Aim of the exercise: Each record must be printed exactly as given.

Input records:
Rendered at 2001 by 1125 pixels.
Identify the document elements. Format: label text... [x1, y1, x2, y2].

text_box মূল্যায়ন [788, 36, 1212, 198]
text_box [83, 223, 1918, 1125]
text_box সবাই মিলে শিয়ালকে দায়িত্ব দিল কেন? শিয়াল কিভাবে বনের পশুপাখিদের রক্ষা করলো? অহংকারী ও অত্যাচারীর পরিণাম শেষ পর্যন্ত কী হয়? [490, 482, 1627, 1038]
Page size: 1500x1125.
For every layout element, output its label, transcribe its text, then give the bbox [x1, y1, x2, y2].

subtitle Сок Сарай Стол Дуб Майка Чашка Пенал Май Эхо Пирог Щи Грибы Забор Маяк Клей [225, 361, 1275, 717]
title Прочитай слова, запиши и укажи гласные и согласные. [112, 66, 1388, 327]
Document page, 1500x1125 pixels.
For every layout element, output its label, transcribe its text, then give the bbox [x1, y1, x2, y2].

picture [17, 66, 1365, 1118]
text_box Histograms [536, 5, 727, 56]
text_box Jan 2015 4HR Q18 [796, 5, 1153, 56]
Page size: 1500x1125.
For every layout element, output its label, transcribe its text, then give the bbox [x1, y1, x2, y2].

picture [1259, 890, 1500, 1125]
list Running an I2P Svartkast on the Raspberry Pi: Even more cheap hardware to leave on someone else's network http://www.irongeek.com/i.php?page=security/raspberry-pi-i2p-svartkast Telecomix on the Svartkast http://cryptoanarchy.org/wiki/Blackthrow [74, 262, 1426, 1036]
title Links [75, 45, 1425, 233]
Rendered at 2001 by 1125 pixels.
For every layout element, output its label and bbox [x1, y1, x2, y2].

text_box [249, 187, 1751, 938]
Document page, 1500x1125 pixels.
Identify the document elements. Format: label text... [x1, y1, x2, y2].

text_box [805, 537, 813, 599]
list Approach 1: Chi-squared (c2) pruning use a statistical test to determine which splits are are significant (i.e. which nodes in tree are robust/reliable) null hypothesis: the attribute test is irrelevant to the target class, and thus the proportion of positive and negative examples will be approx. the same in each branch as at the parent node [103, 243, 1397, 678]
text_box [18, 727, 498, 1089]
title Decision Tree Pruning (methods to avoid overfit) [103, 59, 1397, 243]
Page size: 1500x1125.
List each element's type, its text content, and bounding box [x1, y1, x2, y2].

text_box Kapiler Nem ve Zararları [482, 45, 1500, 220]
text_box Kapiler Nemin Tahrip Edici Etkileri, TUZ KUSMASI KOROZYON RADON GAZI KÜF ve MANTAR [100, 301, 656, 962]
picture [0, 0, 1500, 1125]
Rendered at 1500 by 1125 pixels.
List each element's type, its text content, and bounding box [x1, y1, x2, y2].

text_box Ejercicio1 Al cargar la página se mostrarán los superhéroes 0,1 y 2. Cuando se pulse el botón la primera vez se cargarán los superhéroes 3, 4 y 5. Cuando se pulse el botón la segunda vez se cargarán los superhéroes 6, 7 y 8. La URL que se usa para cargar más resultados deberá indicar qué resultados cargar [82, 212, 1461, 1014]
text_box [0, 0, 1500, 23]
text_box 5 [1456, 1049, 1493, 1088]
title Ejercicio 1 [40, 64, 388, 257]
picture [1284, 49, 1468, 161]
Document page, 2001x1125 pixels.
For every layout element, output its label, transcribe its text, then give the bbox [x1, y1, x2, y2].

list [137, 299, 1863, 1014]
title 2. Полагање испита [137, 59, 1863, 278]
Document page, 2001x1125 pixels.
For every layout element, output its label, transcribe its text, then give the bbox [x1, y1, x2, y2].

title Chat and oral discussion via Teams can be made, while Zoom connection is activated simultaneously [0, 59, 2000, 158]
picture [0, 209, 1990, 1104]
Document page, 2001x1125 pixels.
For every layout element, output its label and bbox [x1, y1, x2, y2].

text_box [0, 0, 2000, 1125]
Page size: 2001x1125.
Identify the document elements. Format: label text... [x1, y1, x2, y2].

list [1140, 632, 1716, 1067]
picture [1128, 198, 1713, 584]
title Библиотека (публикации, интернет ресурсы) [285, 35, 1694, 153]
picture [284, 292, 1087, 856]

Your solution:
Rendered at 2001 by 1125 pixels.
Identify the document elements. Format: label text... [x1, y1, x2, y2].

text_box মূল্যায়ন [788, 36, 1212, 198]
text_box [83, 223, 1918, 1125]
text_box সবাই মিলে শিয়ালকে দায়িত্ব দিল কেন? শিয়াল কিভাবে বনের পশুপাখিদের রক্ষা করলো? অহংকারী ও অত্যাচারীর পরিণাম শেষ পর্যন্ত কী হয়? [490, 482, 1627, 1038]
Page size: 1500x1125.
For every layout element, output its label, transcribe its text, then give the bbox [x1, y1, x2, y2].

subtitle Сок Сарай Стол Дуб Майка Чашка Пенал Май Эхо Пирог Щи Грибы Забор Маяк Клей [225, 361, 1275, 717]
title Прочитай слова, запиши и укажи гласные и согласные. [112, 66, 1388, 327]
Document page, 1500x1125 pixels.
For every layout element, output its label, transcribe its text, then give the bbox [x1, y1, x2, y2].

picture [17, 66, 1365, 1118]
text_box Histograms [536, 5, 727, 56]
text_box Jan 2015 4HR Q18 [796, 5, 1153, 56]
Page size: 1500x1125.
For every layout element, output its label, transcribe its text, then give the bbox [x1, y1, x2, y2].

picture [1259, 890, 1500, 1125]
list Running an I2P Svartkast on the Raspberry Pi: Even more cheap hardware to leave on someone else's network http://www.irongeek.com/i.php?page=security/raspberry-pi-i2p-svartkast Telecomix on the Svartkast http://cryptoanarchy.org/wiki/Blackthrow [74, 262, 1426, 1036]
title Links [75, 45, 1425, 233]
Rendered at 2001 by 1125 pixels.
For every layout element, output its label and bbox [x1, y1, x2, y2].

text_box [249, 187, 1751, 938]
Document page, 1500x1125 pixels.
Identify the document elements. Format: label text... [x1, y1, x2, y2].

text_box [805, 537, 813, 599]
list Approach 1: Chi-squared (c2) pruning use a statistical test to determine which splits are are significant (i.e. which nodes in tree are robust/reliable) null hypothesis: the attribute test is irrelevant to the target class, and thus the proportion of positive and negative examples will be approx. the same in each branch as at the parent node [103, 243, 1397, 678]
text_box [18, 727, 498, 1089]
title Decision Tree Pruning (methods to avoid overfit) [103, 59, 1397, 243]
Page size: 1500x1125.
List each element's type, its text content, and bounding box [x1, y1, x2, y2].

text_box Kapiler Nem ve Zararları [482, 45, 1500, 220]
text_box Kapiler Nemin Tahrip Edici Etkileri, TUZ KUSMASI KOROZYON RADON GAZI KÜF ve MANTAR [100, 301, 656, 962]
picture [0, 0, 1500, 1125]
Rendered at 1500 by 1125 pixels.
List each element's type, its text content, and bounding box [x1, y1, x2, y2].

text_box Ejercicio1 Al cargar la página se mostrarán los superhéroes 0,1 y 2. Cuando se pulse el botón la primera vez se cargarán los superhéroes 3, 4 y 5. Cuando se pulse el botón la segunda vez se cargarán los superhéroes 6, 7 y 8. La URL que se usa para cargar más resultados deberá indicar qué resultados cargar [82, 212, 1461, 1014]
text_box [0, 0, 1500, 23]
text_box 5 [1456, 1049, 1493, 1088]
title Ejercicio 1 [40, 64, 388, 257]
picture [1284, 49, 1468, 161]
Document page, 2001x1125 pixels.
For every layout element, output its label, transcribe its text, then give the bbox [x1, y1, x2, y2].

list [137, 299, 1863, 1014]
title 2. Полагање испита [137, 59, 1863, 278]
Document page, 2001x1125 pixels.
For every layout element, output its label, transcribe its text, then give the bbox [x1, y1, x2, y2].

title Chat and oral discussion via Teams can be made, while Zoom connection is activated simultaneously [0, 59, 2000, 158]
picture [0, 209, 1990, 1104]
Document page, 2001x1125 pixels.
For every layout element, output its label and bbox [x1, y1, x2, y2].

text_box [0, 0, 2000, 1125]
Page size: 2001x1125.
Identify the document elements. Format: label text... [x1, y1, x2, y2].

list [1140, 632, 1716, 1067]
picture [1128, 198, 1713, 584]
title Библиотека (публикации, интернет ресурсы) [285, 35, 1694, 153]
picture [284, 292, 1087, 856]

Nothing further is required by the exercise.